Word for word, repeat the data; no picture should appear in the result.

[Records excerpted from a collection]

────────

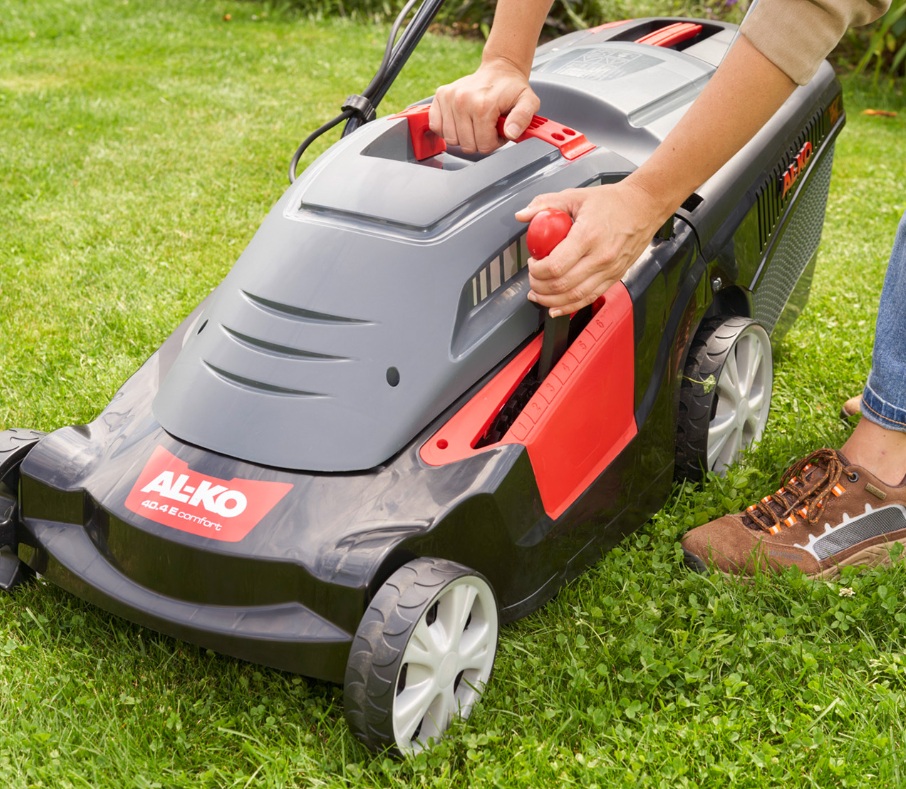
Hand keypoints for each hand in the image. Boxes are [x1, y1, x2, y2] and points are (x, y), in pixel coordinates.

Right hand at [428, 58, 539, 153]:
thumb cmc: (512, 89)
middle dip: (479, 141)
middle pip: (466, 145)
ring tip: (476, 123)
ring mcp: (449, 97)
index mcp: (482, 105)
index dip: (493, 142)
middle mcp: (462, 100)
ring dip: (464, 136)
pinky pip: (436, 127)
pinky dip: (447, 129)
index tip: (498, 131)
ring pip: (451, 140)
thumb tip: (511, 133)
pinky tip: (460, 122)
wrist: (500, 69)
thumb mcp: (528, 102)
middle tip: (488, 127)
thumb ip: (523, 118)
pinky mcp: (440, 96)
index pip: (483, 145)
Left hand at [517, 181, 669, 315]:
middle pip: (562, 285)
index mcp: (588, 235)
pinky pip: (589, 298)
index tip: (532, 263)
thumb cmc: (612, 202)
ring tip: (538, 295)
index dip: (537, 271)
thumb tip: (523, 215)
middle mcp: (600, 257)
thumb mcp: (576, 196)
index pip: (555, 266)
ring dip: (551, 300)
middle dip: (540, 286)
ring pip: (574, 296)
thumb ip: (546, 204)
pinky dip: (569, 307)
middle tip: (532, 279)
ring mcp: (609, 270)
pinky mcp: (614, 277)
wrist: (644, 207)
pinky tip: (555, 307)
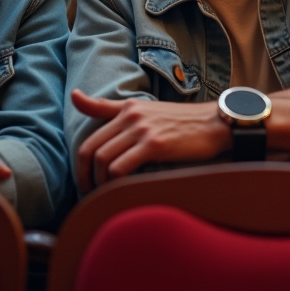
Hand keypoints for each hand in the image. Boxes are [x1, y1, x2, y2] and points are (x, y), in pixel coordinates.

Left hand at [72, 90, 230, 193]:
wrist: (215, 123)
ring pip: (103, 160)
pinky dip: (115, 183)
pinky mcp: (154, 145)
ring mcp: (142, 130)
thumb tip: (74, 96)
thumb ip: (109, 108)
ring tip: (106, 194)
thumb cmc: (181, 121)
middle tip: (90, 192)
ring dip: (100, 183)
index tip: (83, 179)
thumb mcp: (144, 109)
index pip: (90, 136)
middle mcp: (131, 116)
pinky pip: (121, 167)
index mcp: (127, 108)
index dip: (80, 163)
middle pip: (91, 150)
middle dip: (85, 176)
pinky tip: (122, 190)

────────

Answer for the task:
Hand keypoints for each hand in the image. Boxes are [x1, y1, x2, y2] and points are (x, y), in pixel coordinates.

Right hand at [428, 58, 539, 153]:
thumb cmc: (512, 89)
middle dip: (479, 141)
middle pip: (466, 145)
ring tip: (476, 123)
ring mcp: (449, 97)
index mcp: (482, 105)
index dip: (493, 142)
middle mcp: (462, 100)
ring dip: (464, 136)
pinky pip: (436, 127)
pinky dip: (447, 129)
index tip: (498, 131)
ring pip: (451, 140)
thumb tip: (511, 133)
pinky tip: (460, 122)
wrist: (500, 69)
thumb mcp: (528, 102)
middle tip: (488, 127)
thumb ip: (523, 118)
pinky mcp: (440, 96)
index pip: (483, 145)
Left hand at [517, 181, 669, 315]:
middle pip: (562, 285)
index mcp: (588, 235)
pinky pip: (589, 298)
index tip: (532, 263)
thumb cmc: (612, 202)
ring tip: (538, 295)
index dip: (537, 271)
thumb tip: (523, 215)
middle mcp: (600, 257)
thumb mcp: (576, 196)
index pip: (555, 266)
ring dip: (551, 300)
middle dip: (540, 286)
ring pip: (574, 296)
thumb ip: (546, 204)
pinky dip: (569, 307)
middle tip: (532, 279)
ring mcp: (609, 270)
pinky mcp: (614, 277)
wrist: (644, 207)
pinky tip: (555, 307)
Hand keypoints for each hand in the image. Boxes are [x1, y1, x2, y2] and points are (x, y), in pixel coordinates.

Left hand at [72, 90, 230, 193]:
wrist: (215, 123)
ring pip: (103, 160)
pinky dip: (115, 183)
pinky mcp: (154, 145)
ring mcp: (142, 130)
thumb tip: (74, 96)
thumb ip: (109, 108)
ring tip: (106, 194)
thumb cmc: (181, 121)
middle tip: (90, 192)
ring dip: (100, 183)
index tip: (83, 179)
thumb mcp: (144, 109)
index pip: (90, 136)
middle mcp: (131, 116)
pinky pip: (121, 167)
index mcp: (127, 108)
index dip: (80, 163)
middle pip: (91, 150)
middle dip: (85, 176)
pinky tip: (122, 190)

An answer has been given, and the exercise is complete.